As the answer, set down the lines below from the one containing "функцией защиты и" through the one containing "3 Millennial Anthems That Make", exactly and inclusively, and no others.

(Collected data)
<<<<

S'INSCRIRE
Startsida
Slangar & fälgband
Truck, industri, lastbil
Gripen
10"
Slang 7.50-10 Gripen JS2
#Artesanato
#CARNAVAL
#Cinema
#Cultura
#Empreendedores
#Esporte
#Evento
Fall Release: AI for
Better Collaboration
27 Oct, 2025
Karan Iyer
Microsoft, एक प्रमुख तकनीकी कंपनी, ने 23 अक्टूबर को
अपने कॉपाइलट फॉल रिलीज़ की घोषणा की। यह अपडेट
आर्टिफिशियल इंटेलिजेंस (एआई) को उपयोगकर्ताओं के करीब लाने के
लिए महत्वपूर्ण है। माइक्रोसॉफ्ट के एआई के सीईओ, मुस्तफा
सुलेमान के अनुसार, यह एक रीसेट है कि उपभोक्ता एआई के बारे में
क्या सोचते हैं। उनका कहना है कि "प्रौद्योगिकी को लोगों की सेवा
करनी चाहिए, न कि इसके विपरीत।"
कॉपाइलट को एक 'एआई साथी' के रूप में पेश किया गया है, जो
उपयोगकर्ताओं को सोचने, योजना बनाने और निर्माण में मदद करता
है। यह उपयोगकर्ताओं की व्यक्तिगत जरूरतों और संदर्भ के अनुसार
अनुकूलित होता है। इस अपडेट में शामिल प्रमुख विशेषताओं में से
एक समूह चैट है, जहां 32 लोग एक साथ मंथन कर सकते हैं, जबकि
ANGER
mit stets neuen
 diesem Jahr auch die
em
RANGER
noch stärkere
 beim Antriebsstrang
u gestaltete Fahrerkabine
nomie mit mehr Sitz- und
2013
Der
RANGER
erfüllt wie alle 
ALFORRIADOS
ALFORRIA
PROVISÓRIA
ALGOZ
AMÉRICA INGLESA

>>>>
<<<<

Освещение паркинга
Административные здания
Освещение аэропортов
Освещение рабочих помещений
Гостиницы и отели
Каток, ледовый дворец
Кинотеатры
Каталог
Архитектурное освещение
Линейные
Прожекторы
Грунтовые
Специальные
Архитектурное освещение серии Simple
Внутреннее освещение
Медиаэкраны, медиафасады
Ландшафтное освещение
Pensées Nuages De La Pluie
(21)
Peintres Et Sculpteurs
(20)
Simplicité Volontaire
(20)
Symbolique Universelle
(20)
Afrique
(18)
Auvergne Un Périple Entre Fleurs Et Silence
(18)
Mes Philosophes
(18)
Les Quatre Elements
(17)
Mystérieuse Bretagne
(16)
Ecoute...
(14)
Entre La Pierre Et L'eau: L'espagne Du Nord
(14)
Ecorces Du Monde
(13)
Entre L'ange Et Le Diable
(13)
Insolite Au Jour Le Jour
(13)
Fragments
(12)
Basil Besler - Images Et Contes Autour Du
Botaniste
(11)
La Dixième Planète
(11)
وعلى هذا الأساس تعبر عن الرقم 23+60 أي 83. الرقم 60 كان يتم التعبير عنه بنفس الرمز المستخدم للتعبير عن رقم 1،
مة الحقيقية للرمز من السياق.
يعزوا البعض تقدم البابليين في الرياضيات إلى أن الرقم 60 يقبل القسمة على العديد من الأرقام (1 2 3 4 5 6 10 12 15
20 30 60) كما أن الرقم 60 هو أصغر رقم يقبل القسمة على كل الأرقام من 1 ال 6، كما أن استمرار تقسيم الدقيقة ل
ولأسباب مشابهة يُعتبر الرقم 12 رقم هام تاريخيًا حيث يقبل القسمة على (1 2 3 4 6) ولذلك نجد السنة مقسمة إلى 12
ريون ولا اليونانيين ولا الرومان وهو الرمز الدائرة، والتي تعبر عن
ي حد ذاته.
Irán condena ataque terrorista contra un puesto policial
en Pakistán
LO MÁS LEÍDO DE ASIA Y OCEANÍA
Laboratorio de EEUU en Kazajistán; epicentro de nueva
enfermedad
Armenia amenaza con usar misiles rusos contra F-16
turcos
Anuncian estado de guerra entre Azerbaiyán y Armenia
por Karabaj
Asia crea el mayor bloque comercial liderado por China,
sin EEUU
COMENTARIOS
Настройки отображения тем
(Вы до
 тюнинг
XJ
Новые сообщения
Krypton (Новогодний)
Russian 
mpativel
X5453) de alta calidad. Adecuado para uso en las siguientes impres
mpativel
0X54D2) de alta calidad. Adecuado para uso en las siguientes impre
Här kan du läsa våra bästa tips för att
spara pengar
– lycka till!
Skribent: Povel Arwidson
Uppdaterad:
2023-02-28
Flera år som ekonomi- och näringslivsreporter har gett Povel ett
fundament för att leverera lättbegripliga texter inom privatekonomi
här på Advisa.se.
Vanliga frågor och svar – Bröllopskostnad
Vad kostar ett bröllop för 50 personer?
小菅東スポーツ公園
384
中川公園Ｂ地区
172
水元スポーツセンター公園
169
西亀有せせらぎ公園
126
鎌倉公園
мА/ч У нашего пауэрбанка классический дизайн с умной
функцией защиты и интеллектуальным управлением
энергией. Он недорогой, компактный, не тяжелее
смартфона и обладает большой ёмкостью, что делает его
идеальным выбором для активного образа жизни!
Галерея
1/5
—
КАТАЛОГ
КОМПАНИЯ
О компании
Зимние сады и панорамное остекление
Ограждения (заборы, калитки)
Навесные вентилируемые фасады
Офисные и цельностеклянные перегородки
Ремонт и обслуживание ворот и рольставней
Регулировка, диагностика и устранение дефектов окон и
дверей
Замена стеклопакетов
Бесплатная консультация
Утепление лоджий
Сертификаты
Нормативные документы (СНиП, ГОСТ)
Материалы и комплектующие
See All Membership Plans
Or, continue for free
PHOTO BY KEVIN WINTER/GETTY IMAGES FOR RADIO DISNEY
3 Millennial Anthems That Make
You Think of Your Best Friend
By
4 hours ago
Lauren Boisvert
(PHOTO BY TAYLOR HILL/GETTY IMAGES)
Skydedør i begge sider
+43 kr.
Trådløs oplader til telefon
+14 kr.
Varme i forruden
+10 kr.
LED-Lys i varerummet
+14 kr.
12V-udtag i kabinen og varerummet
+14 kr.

>>>>
<<<<

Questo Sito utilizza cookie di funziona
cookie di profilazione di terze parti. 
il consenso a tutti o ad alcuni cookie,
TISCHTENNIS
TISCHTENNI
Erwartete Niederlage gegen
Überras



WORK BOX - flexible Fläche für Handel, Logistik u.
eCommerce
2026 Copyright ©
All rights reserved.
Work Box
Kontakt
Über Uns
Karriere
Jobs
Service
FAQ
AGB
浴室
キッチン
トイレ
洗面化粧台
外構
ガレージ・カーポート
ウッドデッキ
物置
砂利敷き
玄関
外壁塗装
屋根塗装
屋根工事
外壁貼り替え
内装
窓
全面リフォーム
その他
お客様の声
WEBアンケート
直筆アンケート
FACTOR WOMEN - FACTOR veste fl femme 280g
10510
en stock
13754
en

>>>>

Completed exercise ::
функцией защиты и интеллектуальным управлением
энергией. Он недорогой, компактный, не тяжелее
смартфона и обладает большой ёмкостью, что делает его
идеальным выбором для активного образа жизни!
Галерея
1/5
—
КАТАЛОГ
КОМПАНИЯ
О компании
Зимние сады и панорамное остекление
Ограждения (заборы, калитки)
Навесные вентилируемые фасады
Офисные и цельностеклянные перегородки
Ремонт и обслуживание ворот и рольставней
Регулировка, диагностика и устранение дефектов окон и
дверей
Замена стеклопакетов
Бесплатная консультация
Утепление лоджий
Сертификаты
Нормативные документы (СНиП, ГОСТ)
Материалы и комплектующие
See All Membership Plans
Or, continue for free
PHOTO BY KEVIN WINTER/GETTY IMAGES FOR RADIO DISNEY
3 Millennial Anthems That Make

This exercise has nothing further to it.